ACTIVITÉ →
Dans les enregistrements ci-dessous, recopie à l'identique toutes les lignes, de celle qui contient « Si no hay ninguna » jusqu'à celle qui contient « 4. En los detalles », ces deux lignes comprises.
---+---
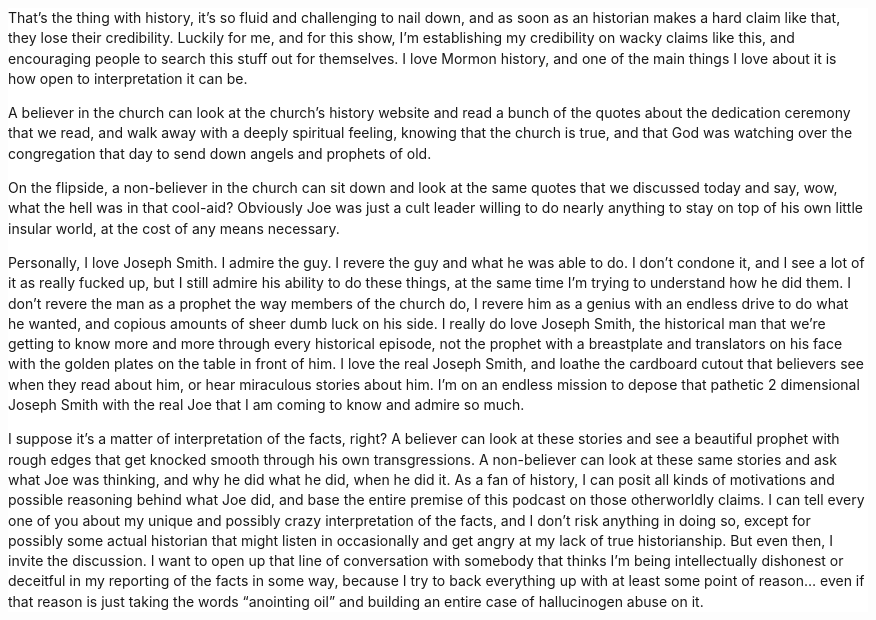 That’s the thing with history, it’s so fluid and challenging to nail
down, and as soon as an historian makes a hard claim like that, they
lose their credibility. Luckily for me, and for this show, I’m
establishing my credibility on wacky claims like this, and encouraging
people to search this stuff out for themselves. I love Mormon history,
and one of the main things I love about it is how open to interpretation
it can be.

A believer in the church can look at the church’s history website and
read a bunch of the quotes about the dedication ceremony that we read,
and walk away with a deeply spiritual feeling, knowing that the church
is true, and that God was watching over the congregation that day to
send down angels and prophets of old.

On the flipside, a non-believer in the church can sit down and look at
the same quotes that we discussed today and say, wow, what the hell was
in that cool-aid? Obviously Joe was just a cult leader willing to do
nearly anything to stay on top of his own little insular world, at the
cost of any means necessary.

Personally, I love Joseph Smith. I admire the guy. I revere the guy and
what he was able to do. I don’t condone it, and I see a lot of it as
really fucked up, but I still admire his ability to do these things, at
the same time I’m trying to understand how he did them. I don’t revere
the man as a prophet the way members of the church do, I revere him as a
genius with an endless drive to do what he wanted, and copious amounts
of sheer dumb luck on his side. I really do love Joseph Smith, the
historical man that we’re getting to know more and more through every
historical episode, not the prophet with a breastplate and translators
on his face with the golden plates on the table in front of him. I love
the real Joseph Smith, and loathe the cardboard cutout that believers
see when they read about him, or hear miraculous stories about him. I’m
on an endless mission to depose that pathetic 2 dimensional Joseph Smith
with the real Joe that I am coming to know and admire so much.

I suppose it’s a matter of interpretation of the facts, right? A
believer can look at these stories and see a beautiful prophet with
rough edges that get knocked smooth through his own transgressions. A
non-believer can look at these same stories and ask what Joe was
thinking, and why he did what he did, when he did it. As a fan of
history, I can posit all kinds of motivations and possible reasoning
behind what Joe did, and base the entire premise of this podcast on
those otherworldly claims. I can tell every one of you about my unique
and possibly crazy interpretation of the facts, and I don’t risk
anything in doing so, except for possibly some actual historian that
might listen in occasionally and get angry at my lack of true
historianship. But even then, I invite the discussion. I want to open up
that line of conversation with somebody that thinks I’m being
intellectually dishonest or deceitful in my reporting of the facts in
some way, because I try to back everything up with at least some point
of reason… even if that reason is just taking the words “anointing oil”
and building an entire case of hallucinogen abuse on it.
---+---
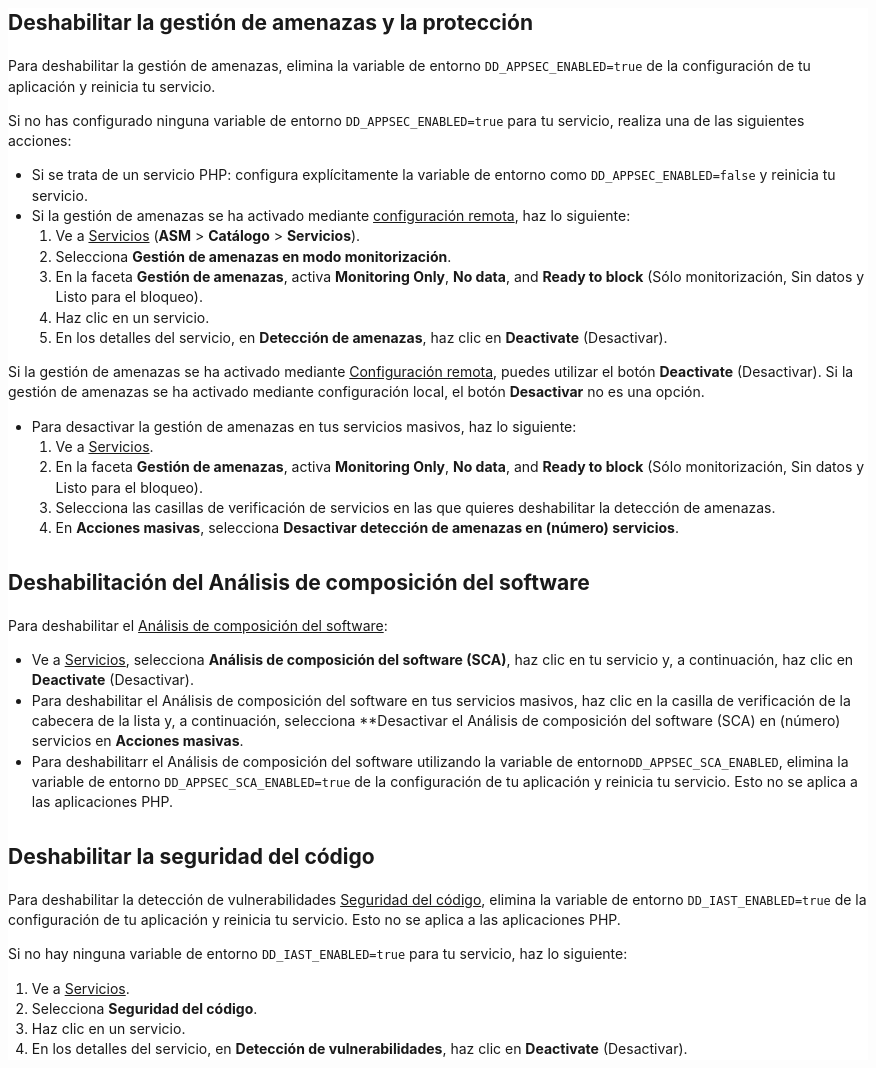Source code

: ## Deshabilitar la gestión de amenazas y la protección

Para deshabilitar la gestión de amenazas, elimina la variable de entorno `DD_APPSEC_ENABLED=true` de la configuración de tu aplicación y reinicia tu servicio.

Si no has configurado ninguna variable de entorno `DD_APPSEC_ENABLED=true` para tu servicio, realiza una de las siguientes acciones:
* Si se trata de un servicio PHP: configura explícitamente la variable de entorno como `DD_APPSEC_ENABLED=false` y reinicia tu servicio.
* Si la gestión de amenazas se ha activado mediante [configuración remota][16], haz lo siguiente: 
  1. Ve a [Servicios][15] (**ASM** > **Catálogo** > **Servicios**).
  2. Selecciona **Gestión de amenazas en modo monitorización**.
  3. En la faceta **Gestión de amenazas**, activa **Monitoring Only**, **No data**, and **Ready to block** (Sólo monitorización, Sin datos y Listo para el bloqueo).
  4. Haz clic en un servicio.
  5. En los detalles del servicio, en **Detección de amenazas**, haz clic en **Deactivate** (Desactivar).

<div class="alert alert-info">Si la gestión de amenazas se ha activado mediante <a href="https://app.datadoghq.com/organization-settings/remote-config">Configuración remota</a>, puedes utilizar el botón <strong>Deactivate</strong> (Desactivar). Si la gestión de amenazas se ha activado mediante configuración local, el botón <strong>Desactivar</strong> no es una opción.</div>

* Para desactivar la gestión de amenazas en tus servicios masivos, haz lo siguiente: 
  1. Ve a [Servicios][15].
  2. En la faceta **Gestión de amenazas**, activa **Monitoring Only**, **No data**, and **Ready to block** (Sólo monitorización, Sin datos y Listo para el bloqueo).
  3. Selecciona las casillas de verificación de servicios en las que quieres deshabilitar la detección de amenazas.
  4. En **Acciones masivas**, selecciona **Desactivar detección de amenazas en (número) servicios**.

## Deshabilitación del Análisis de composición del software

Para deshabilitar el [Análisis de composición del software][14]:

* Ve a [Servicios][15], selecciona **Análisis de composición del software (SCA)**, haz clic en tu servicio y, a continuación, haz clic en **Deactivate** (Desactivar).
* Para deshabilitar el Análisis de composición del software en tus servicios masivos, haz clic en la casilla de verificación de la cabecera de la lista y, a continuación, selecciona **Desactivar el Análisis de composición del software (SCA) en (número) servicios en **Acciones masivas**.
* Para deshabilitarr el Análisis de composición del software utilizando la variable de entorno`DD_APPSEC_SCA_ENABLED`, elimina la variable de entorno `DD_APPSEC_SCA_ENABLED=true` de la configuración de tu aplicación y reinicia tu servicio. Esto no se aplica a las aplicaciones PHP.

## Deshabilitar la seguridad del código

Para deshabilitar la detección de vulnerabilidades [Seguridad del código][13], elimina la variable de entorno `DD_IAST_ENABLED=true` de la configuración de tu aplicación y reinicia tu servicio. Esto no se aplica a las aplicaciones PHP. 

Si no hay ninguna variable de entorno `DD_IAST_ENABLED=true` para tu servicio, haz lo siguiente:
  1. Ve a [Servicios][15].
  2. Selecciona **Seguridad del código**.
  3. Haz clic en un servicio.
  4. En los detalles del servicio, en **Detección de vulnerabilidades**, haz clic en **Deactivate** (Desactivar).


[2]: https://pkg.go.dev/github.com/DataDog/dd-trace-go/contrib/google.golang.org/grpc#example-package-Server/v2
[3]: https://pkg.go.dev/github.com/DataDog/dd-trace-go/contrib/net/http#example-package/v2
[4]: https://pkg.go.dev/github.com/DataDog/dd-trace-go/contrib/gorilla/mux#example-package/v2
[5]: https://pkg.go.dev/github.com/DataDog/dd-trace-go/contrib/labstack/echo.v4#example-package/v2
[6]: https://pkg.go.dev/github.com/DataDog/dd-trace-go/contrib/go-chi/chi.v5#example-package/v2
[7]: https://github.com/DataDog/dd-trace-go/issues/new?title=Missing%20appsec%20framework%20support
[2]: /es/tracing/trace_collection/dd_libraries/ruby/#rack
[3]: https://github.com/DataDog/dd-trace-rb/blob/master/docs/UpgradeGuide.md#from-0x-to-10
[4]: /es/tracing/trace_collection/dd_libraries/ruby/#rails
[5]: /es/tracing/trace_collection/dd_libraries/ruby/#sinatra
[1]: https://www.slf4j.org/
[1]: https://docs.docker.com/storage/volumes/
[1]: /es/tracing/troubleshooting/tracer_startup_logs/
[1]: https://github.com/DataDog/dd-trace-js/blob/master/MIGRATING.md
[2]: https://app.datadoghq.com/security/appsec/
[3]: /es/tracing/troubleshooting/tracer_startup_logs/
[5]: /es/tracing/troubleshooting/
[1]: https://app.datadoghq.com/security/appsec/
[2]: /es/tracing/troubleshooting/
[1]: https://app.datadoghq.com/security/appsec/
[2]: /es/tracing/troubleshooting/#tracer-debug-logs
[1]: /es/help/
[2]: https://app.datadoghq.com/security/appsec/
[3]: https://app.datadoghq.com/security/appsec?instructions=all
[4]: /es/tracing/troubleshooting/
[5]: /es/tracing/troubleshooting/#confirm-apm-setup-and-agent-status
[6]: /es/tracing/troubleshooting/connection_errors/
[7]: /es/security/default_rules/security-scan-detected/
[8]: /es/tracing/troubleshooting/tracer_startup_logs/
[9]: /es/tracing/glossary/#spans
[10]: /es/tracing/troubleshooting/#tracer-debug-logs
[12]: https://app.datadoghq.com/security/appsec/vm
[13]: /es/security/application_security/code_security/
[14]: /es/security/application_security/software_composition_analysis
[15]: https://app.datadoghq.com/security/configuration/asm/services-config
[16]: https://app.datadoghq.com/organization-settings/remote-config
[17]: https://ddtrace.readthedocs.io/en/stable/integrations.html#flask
---+---
RÉSULTAT DE LA TÂCHE →
Si no hay ninguna variable de entorno `DD_IAST_ENABLED=true` para tu servicio, haz lo siguiente:
  1. Ve a [Servicios][15].
  2. Selecciona **Seguridad del código**.
  3. Haz clic en un servicio.
  4. En los detalles del servicio, en **Detección de vulnerabilidades**, haz clic en **Deactivate** (Desactivar).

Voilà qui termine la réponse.